- Given request
Print every line of the listing below without any changes, leaving out the pictures.

___ Information given

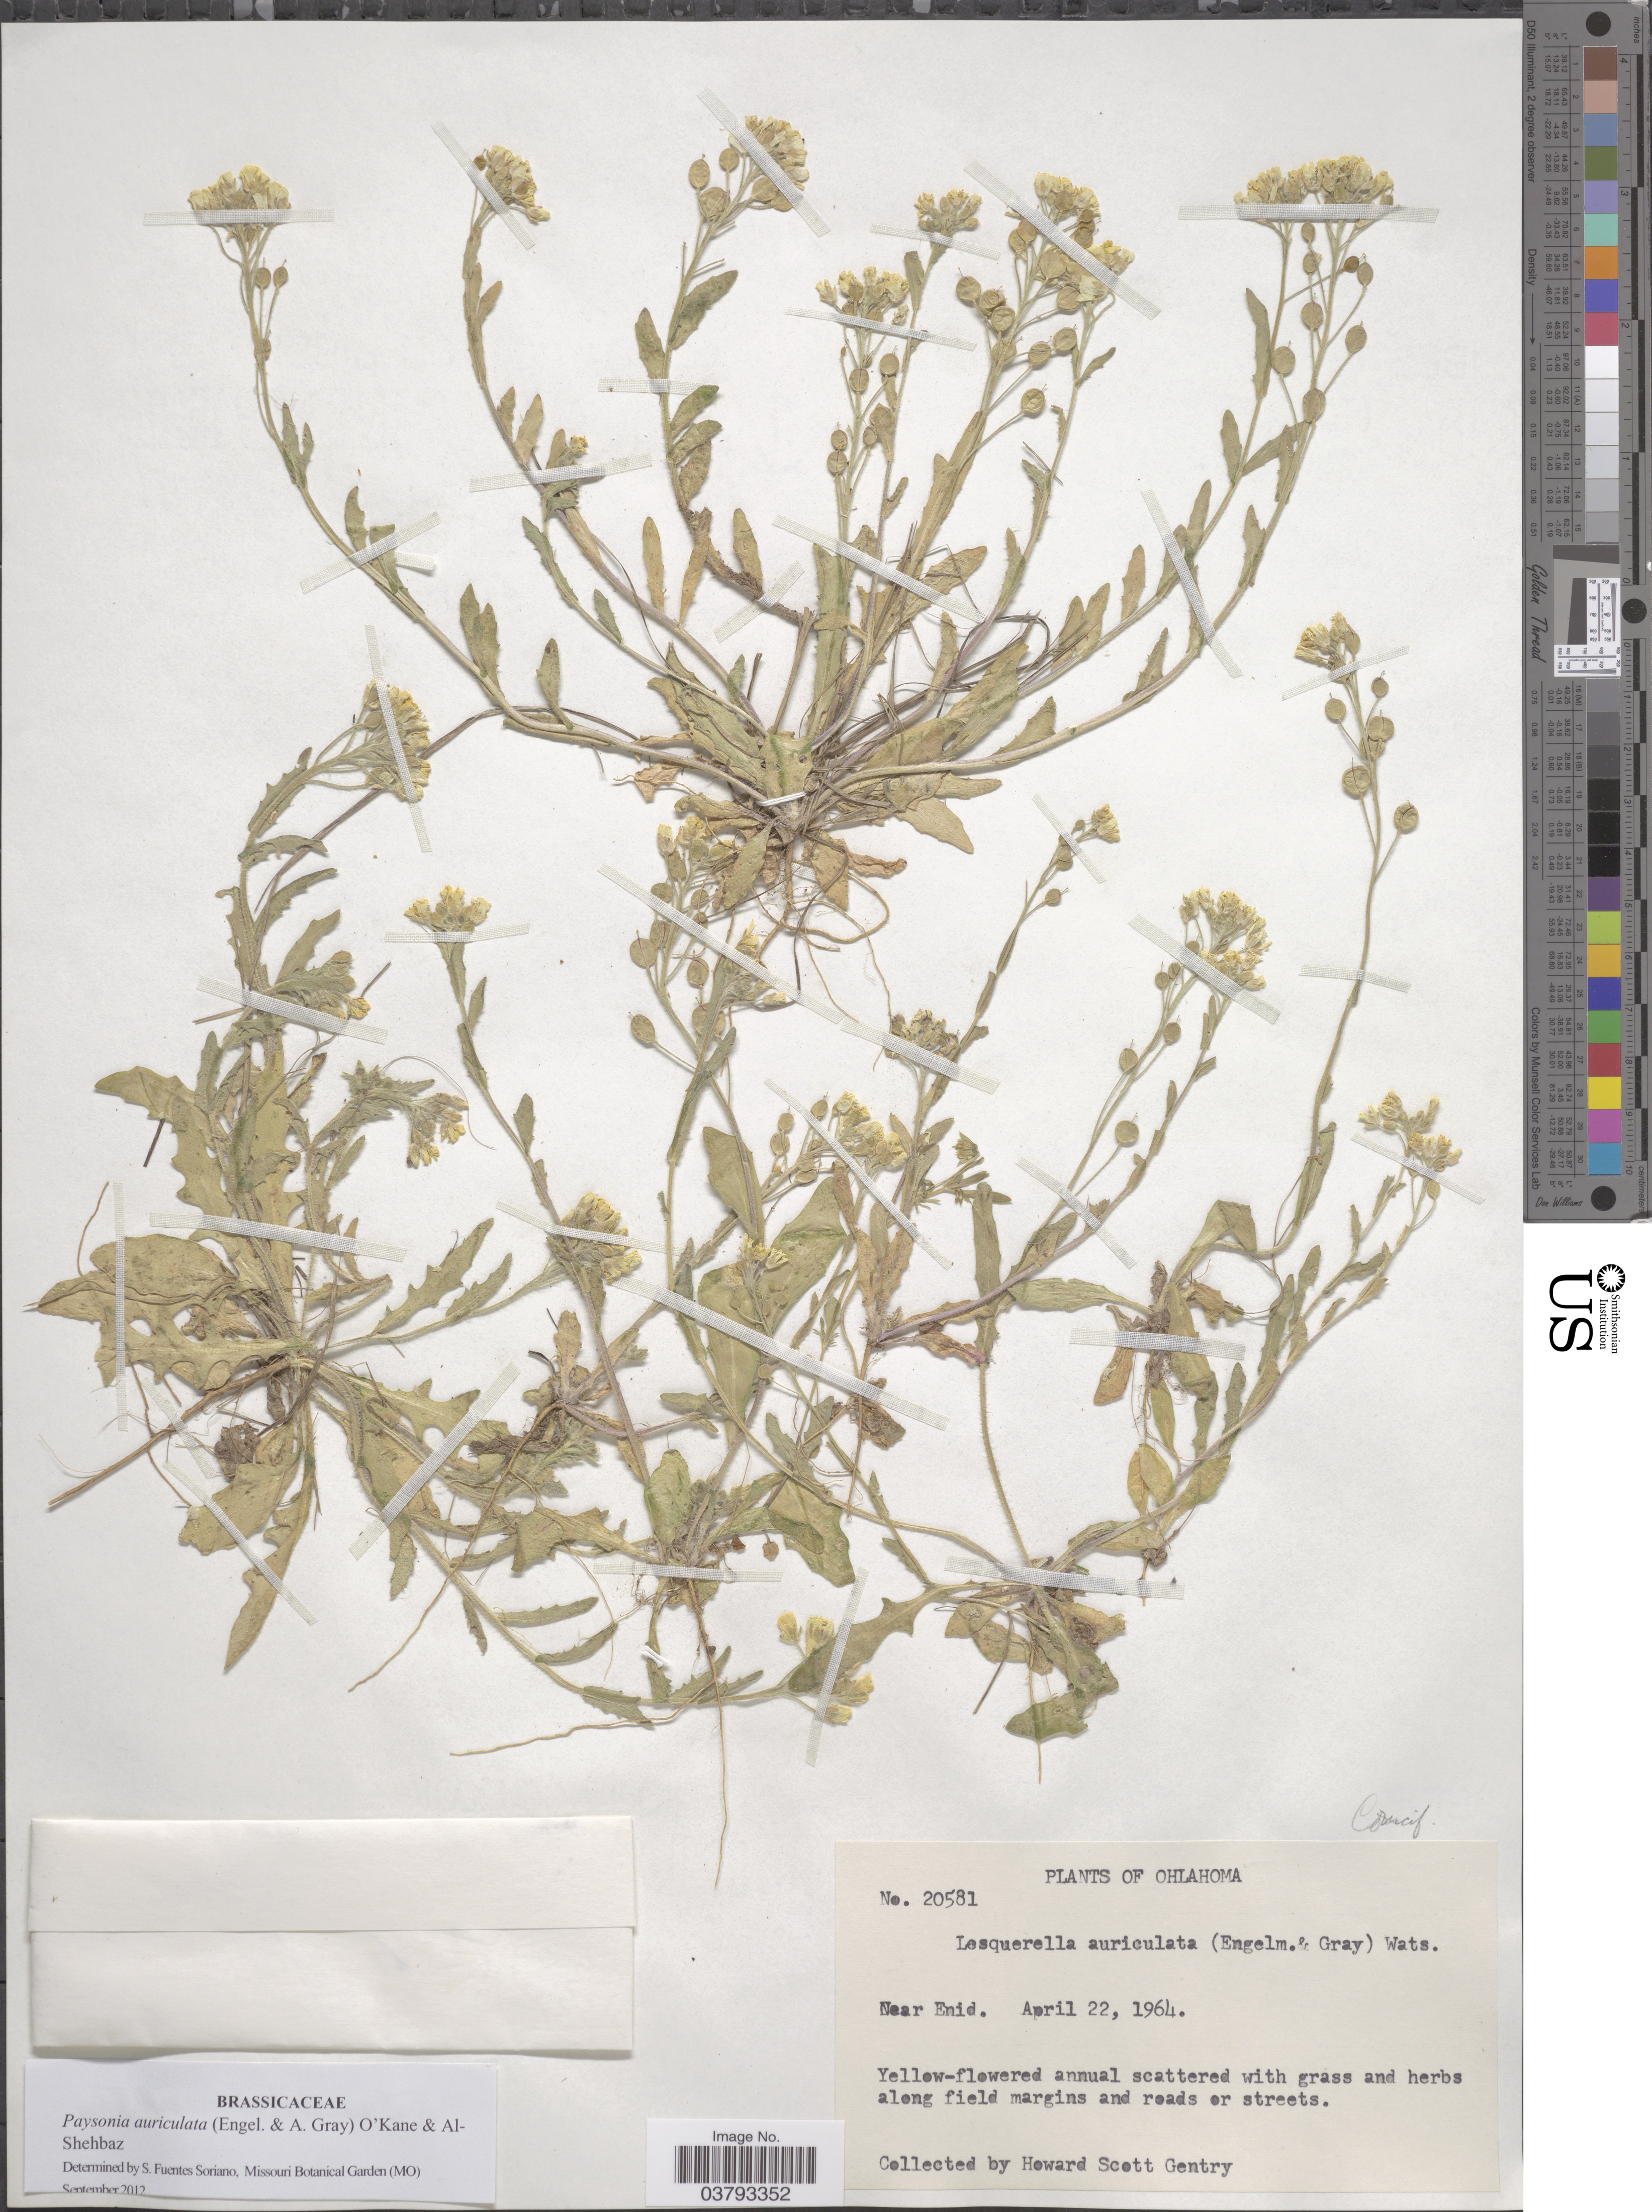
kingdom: Plantae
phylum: Tracheophyta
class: Magnoliopsida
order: Brassicales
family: Brassicaceae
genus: Lesquerella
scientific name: Lesquerella auriculata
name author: (Engelm. & A. Gray) S. Watson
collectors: H. S. Gentry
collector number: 20581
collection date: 1964-04-22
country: United States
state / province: Oklahoma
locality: Ohlahoma. Near Enid.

______

- Task answer
kingdom: Plantae
phylum: Tracheophyta
class: Magnoliopsida
order: Brassicales
family: Brassicaceae
genus: Lesquerella
scientific name: Lesquerella auriculata
name author: (Engelm. & A. Gray) S. Watson
collectors: H. S. Gentry
collector number: 20581
collection date: 1964-04-22
country: United States
state / province: Oklahoma
locality: Ohlahoma. Near Enid.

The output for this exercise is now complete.